Laura looked at him in awe. She had expected him to be mad, cold even, the kind of commiserative she resented so much. She had not expected him to hurt. His rage surprised her, his tears – one stubborn tear on his cheeks, then another one until there were too many to count. Laura got up to offer him her arms. The patient as the comforter. She knew the routine, had seen her mother act that way so many times. That was why she didn't want people to know. She was selfish like that. She didn't have the strength. She was the sick one, no one else. She would die, leave this place, cease to exist. Her, not them, not him. Laura closed her eyes to bite down her own tears. Arms around him she stood – seconds, minutes, a moment longer than he thought she would. When his tears dried, he pushed her away only to gather her in his arms. He felt every inch of her skin, her heart pounding in her chest. Laura breathed the scent of him through her nose and mouth – the taste of him on her tongue and lips, she buried her face in his neck. A kiss, stolen from him before he let go. A smile so sad on his lips, his hands clingy around her waist.
"So this is it? A cause is what you fight for but not your life?" Resignation – his voice gave him away.
"I'm fighting for what I can get." Her smile was sad like his.
"Did you even try?" He looked at her with doubt and closed his eyes when she touched his face with her fingertips. So gentle, so soft – she explored the lines on his face, caught the last drop of his tears with her thumb.
"Years ago I tried to get something that wasn't for me. I chased after an image of what I thought I wanted. A family I used to have. I found you. I deserved what you gave me and everything you didn't. I deserved this job I never asked for with all its pitfalls and benefits. It's is alright. This is alright as long as I get to do some of the things I wanted to do. Do something right, make a difference. If not for me, at least for others."
Her throat was dry when she spoke, her voice surprisingly calm. "I missed so much over the years, Richard. I can't blame you. It was my job, it was myself. I chose to be with you, I chose to stay every time I thought that I should leave. I can't. Not even now. So please don't make me. Let's say this means more to me than I thought it did. My job, all of this. I just don't want to be the cancer victim or the patient. I want to be me for as long as I can. Do you understand?"
Richard nodded. "So where do we go from here?"
Laura squeezed his hand in that gentle way of hers and sat down in the chair in front of him. "You summoned me. You wanted to talk to me."
He nodded again. "It all seems so insignificant right now."
"I like insignificant, tell me more." Laura pleaded.
Richard walked behind his desk, his voice presidential now which made her smile. "Cylon agents were caught in Caprica City. They wanted to get access to the defense main frame. Gaius Baltar turned them in."

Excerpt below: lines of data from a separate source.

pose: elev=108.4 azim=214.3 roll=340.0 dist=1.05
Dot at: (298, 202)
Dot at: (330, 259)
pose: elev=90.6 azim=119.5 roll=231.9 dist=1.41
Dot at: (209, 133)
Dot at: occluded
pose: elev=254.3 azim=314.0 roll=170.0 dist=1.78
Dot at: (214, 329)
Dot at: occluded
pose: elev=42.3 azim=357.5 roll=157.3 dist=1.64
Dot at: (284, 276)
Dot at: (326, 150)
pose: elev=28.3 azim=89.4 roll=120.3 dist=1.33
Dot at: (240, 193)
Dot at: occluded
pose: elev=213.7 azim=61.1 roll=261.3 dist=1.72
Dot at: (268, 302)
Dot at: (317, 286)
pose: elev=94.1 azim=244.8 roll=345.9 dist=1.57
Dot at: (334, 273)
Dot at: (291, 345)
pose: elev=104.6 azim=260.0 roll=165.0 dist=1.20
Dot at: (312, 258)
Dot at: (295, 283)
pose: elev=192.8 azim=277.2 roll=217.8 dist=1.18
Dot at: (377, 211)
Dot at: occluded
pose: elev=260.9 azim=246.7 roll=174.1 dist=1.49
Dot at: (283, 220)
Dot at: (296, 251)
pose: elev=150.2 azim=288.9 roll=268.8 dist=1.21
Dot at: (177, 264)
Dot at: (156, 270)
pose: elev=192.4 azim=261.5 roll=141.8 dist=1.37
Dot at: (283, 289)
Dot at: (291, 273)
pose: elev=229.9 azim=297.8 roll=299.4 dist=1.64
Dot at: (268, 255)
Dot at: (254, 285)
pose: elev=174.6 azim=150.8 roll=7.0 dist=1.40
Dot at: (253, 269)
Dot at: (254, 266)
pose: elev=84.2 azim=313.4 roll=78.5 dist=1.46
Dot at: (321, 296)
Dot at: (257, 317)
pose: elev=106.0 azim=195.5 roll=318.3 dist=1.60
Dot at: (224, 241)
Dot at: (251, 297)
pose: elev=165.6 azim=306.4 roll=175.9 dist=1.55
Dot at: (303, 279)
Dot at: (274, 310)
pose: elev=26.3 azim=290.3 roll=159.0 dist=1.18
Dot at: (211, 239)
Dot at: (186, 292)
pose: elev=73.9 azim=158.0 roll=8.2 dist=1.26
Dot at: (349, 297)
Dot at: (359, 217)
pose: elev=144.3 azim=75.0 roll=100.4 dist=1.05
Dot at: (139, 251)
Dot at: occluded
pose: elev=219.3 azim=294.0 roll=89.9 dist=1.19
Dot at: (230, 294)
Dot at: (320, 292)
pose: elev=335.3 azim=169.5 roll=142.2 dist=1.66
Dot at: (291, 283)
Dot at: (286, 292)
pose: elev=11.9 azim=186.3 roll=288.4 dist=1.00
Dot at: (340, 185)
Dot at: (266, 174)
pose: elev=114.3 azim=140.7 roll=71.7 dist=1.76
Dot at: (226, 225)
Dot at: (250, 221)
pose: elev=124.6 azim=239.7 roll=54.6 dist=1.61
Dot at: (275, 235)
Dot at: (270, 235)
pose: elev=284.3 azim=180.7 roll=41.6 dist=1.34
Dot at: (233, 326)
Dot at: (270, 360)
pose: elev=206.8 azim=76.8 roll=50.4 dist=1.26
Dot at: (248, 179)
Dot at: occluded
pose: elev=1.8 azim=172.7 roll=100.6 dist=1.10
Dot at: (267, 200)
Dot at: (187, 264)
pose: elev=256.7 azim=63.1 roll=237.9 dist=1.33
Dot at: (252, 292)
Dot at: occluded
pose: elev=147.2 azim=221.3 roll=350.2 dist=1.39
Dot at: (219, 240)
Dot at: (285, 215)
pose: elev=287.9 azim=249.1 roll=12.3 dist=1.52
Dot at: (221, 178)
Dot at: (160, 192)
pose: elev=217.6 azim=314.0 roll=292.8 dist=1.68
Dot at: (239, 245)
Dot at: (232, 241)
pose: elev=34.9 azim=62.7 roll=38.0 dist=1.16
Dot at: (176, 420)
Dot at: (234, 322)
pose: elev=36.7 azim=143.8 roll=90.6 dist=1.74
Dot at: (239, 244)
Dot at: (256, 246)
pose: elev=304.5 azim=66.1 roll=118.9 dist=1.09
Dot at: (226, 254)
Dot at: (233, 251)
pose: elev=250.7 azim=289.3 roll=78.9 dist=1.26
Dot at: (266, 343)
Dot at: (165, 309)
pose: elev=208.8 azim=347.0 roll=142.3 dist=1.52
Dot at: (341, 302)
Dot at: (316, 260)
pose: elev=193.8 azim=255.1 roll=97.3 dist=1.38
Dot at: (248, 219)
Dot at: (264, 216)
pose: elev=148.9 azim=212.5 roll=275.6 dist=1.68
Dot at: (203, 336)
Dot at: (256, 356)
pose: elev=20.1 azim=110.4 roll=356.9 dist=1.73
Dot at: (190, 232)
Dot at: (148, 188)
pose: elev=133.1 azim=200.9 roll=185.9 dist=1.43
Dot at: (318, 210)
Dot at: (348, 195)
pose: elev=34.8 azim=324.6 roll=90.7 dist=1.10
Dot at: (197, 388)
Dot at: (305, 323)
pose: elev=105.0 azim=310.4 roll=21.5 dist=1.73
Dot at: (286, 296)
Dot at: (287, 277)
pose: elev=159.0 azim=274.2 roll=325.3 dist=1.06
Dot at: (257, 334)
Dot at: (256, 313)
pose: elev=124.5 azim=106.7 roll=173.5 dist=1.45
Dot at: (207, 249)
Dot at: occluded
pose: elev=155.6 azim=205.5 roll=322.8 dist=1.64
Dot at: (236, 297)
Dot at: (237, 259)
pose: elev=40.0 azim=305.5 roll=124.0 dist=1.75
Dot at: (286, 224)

Laura shook her head, afraid to ask.
"I know," Richard went on. "It seems they wanted to attack the Colonies, all of them at once. Can you imagine that? A couple of weeks ago all of our lives could've changed. They had nukes. The military found them. Secret operation which never happened if you know what I mean. Seems we are safe now, but what if they had gone through with it? What then? A Cylon attack, a genocide? I just cannot stop thinking about that."
Laura stared ahead. The possibility of the scenario scared her. It was unsettling to know that she might have died four weeks ago. Unsettling because she wondered what difference it would've made for her. What would've changed? After all, dead was dead – or wasn't it?